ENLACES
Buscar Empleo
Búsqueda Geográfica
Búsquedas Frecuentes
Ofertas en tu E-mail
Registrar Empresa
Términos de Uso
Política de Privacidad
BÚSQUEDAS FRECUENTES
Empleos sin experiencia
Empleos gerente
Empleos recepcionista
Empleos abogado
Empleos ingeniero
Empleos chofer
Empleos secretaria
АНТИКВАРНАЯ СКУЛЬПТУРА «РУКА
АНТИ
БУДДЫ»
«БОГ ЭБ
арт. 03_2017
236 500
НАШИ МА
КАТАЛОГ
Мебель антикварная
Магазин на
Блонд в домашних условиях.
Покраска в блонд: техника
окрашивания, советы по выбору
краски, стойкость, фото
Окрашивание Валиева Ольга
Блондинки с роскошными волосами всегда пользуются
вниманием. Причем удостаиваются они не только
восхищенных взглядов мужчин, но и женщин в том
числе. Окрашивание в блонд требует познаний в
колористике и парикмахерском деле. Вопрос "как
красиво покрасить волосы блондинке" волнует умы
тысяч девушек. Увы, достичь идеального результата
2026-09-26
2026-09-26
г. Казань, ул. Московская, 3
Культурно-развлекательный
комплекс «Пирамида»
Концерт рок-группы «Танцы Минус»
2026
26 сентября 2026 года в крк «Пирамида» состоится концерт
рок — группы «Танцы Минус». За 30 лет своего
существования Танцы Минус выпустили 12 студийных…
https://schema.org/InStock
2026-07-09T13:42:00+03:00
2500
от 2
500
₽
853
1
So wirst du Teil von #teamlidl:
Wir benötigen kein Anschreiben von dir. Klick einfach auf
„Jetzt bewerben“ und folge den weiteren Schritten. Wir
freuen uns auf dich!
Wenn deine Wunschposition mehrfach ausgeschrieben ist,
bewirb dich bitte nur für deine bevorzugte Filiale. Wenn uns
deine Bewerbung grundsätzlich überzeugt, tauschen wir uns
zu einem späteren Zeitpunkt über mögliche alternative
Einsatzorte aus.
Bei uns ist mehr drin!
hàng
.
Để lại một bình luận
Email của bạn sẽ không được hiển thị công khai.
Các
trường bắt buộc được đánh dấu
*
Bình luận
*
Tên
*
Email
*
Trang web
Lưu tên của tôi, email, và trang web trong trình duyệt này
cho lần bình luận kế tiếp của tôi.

========================

▶ _Exercise directions_: Reproduce every line of the records above, keeping each character, line break, and language unchanged.

▶ _Solution for this problem_:
ENLACES
Buscar Empleo
Búsqueda Geográfica
Búsquedas Frecuentes
Ofertas en tu E-mail
Registrar Empresa
Términos de Uso
Política de Privacidad
BÚSQUEDAS FRECUENTES
Empleos sin experiencia
Empleos gerente
Empleos recepcionista
Empleos abogado
Empleos ingeniero
Empleos chofer
Empleos secretaria
АНТИКВАРНАЯ СКУЛЬПТУРА «РУКА
АНТИ
БУДДЫ»
«БОГ ЭБ
арт. 03_2017
236 500
НАШИ МА
КАТАЛОГ
Мебель антикварная
Магазин на
Блонд в домашних условиях.
Покраска в блонд: техника
окрашивания, советы по выбору
краски, стойкость, фото
Окрашивание Валиева Ольга
Блондинки с роскошными волосами всегда пользуются
вниманием. Причем удостаиваются они не только
восхищенных взглядов мужчин, но и женщин в том
числе. Окрашивание в блонд требует познаний в
колористике и парикмахерском деле. Вопрос "как
красиво покрасить волосы блондинке" волнует умы
тысяч девушек. Увы, достичь идеального результата
2026-09-26
2026-09-26
г. Казань, ул. Московская, 3
Культурно-развлекательный
комплекс «Пирамида»
Концерт рок-группы «Танцы Минус»
2026
26 сентября 2026 года в крк «Пирамида» состоится концерт
рок — группы «Танцы Минус». За 30 лет своего
существования Танцы Минус выпустили 12 студийных…
https://schema.org/InStock
2026-07-09T13:42:00+03:00
2500
от 2
500
₽
853
1
So wirst du Teil von #teamlidl:
Wir benötigen kein Anschreiben von dir. Klick einfach auf
„Jetzt bewerben“ und folge den weiteren Schritten. Wir
freuen uns auf dich!
Wenn deine Wunschposition mehrfach ausgeschrieben ist,
bewirb dich bitte nur für deine bevorzugte Filiale. Wenn uns
deine Bewerbung grundsätzlich überzeugt, tauschen wir uns
zu einem späteren Zeitpunkt über mögliche alternative
Einsatzorte aus.
Bei uns ist mehr drin!
hàng
.
Để lại một bình luận
Email của bạn sẽ không được hiển thị công khai.
Các
trường bắt buộc được đánh dấu
*
Bình luận
*
Tên
*
Email
*
Trang web
Lưu tên của tôi, email, và trang web trong trình duyệt này
cho lần bình luận kế tiếp của tôi.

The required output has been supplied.